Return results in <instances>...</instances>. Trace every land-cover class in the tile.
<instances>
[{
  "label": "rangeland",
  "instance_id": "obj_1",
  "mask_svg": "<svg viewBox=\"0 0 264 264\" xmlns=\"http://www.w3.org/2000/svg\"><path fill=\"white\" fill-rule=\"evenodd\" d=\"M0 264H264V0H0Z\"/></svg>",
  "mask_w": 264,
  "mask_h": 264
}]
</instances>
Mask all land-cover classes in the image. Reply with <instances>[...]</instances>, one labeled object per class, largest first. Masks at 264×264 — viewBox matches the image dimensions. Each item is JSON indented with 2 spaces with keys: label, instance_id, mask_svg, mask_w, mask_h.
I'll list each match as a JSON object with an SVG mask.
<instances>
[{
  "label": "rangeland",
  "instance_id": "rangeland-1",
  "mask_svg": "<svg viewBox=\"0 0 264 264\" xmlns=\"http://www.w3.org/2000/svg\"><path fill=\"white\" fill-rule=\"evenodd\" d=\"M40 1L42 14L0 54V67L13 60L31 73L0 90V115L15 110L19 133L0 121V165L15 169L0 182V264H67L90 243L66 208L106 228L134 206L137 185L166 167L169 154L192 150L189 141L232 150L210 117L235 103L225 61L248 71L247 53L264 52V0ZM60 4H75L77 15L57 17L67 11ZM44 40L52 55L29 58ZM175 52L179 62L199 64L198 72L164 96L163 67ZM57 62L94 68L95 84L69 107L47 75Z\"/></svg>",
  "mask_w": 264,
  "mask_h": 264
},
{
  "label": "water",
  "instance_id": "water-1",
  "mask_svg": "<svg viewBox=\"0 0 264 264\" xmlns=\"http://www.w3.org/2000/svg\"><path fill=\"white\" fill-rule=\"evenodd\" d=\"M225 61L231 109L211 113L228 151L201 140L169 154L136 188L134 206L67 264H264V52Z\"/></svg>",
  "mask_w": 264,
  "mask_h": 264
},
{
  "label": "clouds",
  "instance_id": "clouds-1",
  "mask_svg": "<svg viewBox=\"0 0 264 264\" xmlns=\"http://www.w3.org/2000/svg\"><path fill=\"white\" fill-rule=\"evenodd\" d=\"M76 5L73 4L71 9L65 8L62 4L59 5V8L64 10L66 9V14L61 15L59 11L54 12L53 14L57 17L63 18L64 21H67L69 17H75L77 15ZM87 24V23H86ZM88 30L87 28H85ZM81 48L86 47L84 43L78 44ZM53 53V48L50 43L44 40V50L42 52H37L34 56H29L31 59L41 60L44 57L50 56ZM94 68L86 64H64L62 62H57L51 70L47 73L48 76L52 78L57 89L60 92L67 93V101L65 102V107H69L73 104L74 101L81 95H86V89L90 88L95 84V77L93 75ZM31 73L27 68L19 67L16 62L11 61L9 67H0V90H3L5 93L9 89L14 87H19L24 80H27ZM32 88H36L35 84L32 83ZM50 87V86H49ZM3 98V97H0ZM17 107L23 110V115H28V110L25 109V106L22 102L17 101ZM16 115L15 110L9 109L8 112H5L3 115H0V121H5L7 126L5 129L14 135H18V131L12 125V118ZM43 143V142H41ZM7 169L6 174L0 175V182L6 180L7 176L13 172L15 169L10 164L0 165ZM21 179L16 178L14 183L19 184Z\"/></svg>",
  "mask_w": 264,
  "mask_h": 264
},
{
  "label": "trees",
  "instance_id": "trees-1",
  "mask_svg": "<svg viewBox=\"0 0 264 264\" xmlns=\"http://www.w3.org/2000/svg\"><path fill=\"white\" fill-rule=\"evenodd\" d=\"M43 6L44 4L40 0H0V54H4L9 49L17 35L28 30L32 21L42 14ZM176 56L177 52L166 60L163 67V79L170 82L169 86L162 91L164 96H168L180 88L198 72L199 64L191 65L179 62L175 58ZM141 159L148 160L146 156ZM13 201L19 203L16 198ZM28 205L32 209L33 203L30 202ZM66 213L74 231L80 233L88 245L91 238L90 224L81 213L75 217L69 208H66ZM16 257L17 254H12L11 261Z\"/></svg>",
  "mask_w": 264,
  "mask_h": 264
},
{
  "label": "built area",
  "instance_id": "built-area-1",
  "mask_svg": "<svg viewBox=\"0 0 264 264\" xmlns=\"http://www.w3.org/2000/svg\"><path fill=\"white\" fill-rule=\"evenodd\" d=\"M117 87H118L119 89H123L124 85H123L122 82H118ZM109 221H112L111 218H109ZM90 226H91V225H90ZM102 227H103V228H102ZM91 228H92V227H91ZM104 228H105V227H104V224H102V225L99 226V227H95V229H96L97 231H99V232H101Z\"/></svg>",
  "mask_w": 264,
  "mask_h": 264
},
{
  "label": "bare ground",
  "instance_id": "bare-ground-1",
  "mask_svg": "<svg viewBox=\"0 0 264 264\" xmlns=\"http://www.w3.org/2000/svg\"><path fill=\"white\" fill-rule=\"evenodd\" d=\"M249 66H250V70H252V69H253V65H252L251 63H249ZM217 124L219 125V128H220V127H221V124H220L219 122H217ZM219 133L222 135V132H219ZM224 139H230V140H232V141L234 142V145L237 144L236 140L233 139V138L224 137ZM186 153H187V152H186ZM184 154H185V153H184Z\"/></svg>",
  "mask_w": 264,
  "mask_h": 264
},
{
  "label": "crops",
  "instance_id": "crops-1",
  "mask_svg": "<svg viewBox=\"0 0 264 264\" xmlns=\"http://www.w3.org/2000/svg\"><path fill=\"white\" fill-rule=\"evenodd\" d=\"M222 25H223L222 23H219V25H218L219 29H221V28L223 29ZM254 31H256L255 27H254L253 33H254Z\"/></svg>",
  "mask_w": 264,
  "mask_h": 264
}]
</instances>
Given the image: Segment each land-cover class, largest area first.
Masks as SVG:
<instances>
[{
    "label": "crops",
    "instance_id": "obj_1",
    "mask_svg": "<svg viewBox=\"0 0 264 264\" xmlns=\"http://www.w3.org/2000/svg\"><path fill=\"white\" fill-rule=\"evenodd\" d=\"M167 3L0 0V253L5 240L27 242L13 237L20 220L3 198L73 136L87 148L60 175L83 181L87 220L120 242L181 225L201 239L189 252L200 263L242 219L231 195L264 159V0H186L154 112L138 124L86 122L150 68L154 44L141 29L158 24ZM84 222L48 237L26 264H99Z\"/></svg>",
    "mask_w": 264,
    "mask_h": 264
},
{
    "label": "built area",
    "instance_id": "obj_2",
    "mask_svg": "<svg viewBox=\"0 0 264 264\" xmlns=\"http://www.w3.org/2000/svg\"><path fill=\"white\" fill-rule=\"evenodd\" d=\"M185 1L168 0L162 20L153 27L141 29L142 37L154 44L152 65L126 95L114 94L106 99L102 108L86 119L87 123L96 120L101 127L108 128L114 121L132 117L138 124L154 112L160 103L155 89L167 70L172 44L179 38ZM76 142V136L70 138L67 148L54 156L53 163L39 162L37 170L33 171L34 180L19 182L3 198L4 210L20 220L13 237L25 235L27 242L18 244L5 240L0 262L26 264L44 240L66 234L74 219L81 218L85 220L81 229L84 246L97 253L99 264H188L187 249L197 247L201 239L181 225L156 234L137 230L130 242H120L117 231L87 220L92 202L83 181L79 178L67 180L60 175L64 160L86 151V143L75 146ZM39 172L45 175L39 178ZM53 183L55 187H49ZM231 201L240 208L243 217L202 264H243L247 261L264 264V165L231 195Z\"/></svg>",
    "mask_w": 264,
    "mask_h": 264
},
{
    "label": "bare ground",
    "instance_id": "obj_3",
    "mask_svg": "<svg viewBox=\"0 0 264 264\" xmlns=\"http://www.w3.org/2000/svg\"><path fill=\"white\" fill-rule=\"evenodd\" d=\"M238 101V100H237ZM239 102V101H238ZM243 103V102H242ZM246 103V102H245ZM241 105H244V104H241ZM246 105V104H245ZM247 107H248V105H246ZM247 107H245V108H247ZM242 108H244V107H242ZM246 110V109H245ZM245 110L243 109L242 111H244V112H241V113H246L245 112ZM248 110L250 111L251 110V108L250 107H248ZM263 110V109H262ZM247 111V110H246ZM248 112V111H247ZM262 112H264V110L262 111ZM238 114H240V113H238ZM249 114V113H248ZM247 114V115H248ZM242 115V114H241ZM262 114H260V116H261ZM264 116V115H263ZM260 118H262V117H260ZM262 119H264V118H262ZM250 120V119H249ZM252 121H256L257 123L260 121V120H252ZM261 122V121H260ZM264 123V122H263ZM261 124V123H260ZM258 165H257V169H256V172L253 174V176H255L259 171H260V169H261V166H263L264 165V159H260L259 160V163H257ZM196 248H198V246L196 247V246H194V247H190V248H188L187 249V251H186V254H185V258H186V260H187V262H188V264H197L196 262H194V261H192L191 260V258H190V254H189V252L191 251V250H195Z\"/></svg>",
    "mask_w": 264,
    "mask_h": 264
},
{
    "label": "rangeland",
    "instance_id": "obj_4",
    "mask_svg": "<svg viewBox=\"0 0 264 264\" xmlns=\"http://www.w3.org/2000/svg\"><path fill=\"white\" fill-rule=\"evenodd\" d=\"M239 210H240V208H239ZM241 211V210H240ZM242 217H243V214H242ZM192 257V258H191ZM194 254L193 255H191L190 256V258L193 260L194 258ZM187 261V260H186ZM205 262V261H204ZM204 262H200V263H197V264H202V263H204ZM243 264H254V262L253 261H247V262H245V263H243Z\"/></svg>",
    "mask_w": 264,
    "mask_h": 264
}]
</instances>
● ● ● ● ●
How many lines in the data above contain the string "largest"? Matching is case-sensitive. Reply with the number only.

2